**RECORDS PROVIDED:**
*** Block opens ***

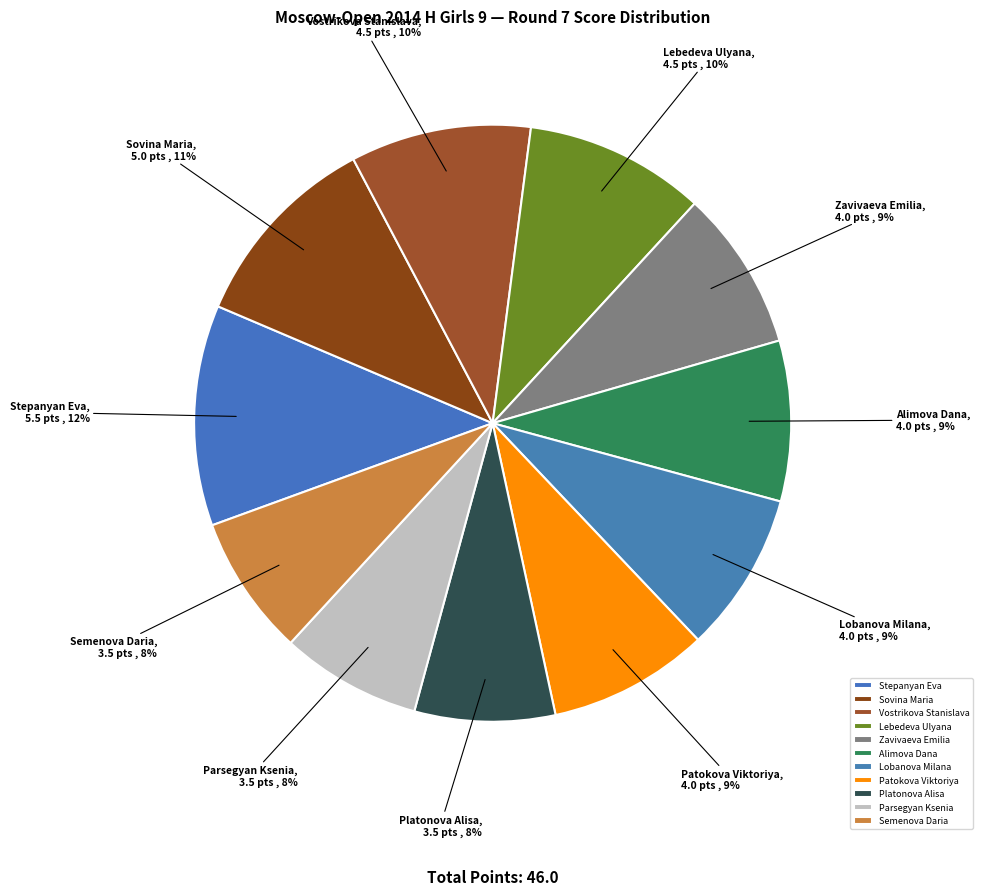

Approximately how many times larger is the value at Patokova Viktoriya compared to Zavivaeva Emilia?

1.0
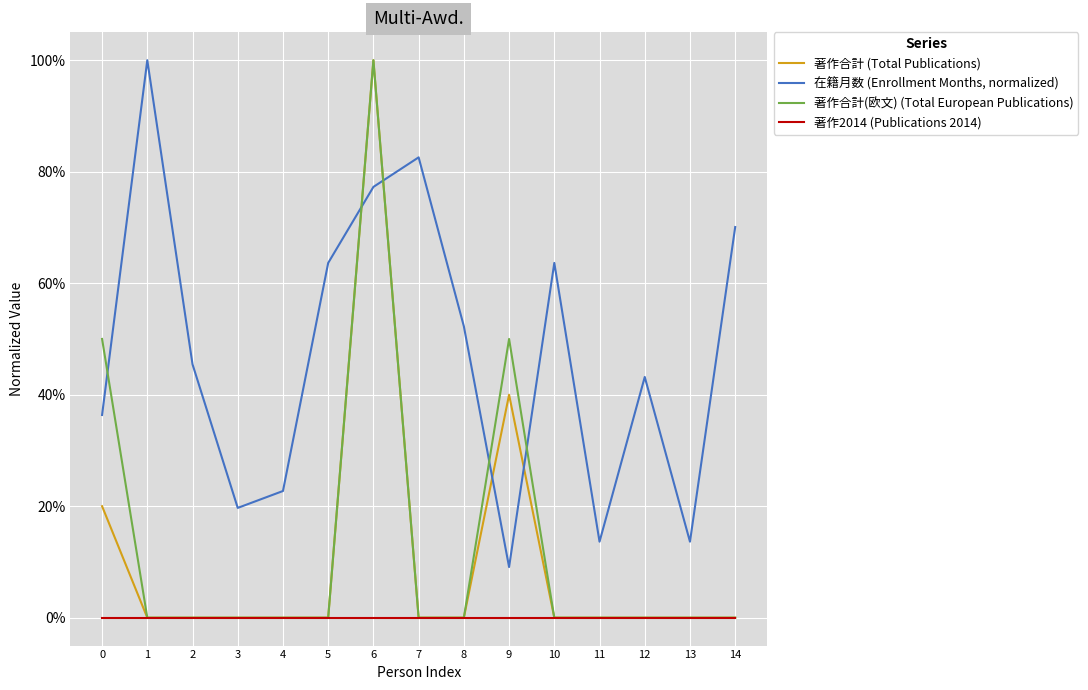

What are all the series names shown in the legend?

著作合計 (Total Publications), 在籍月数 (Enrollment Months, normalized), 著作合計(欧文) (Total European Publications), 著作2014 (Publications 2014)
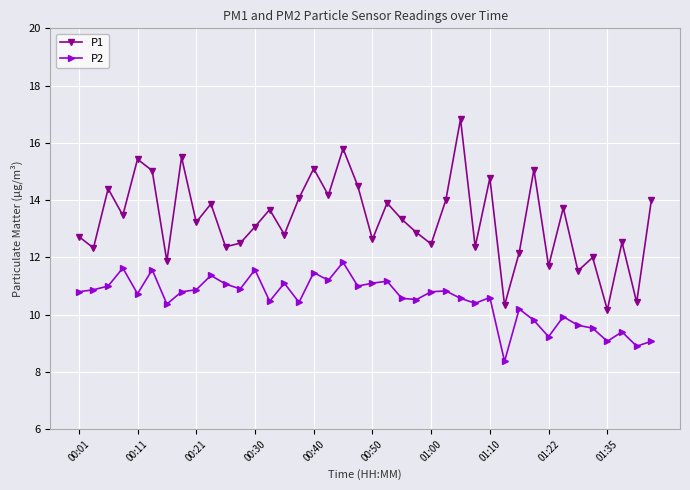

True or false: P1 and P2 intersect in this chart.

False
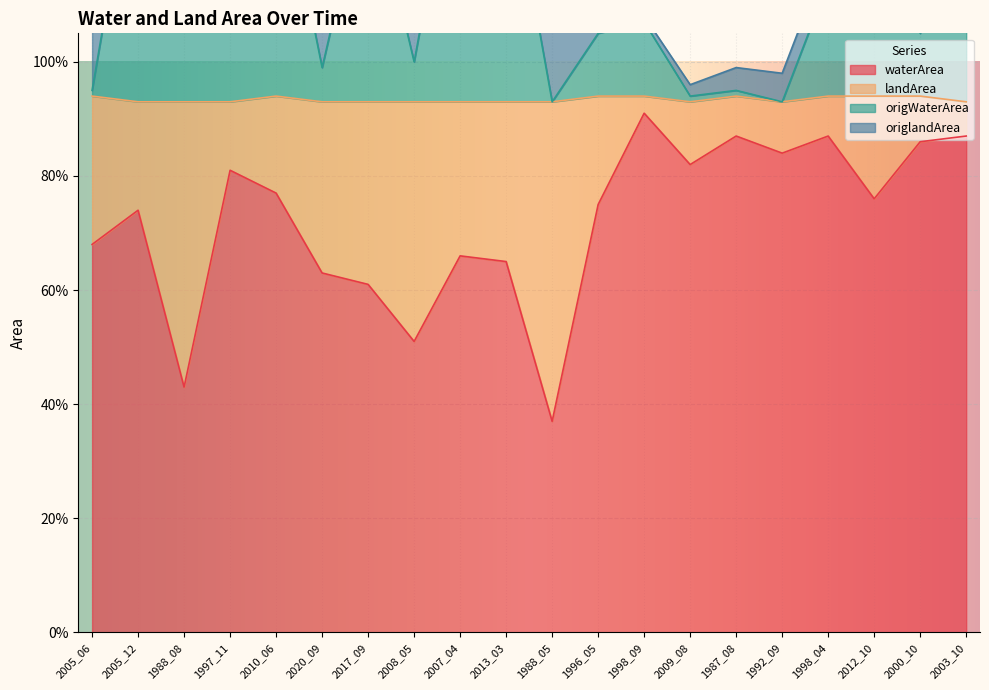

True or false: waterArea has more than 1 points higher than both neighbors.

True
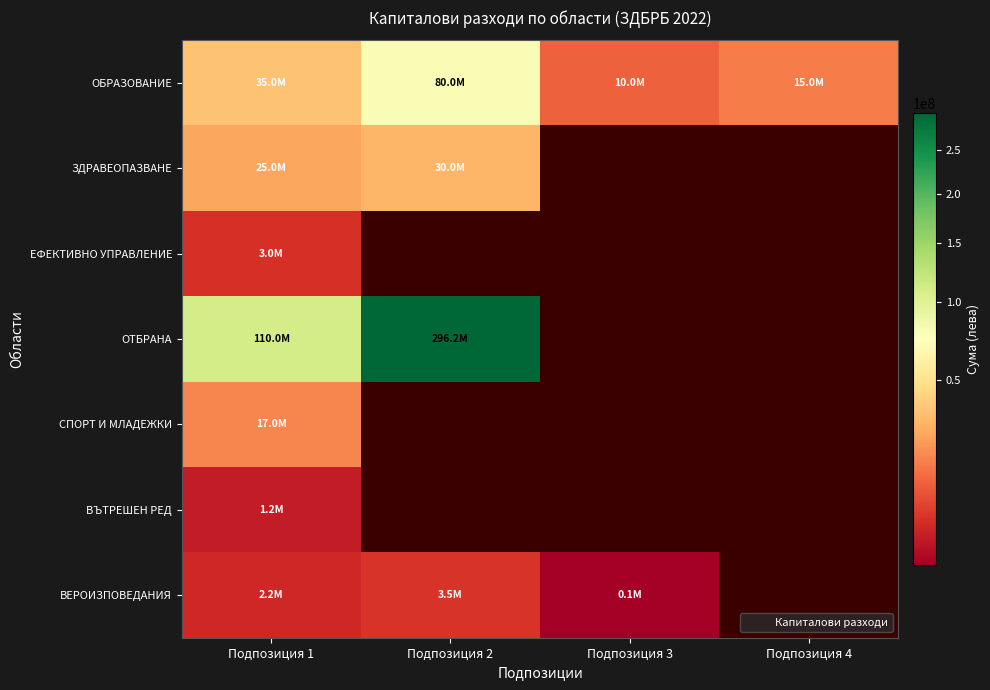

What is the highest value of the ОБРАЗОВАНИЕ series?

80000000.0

*** Block closes ***

**GOAL OF THE EXERCISE:** Which lines in the entries above contain the word "What" with matching case? Copy each of those lines in full.

**SOLUTION TO THIS TASK:**
What are all the series names shown in the legend?
What is the highest value of the ОБРАЗОВАНИЕ series?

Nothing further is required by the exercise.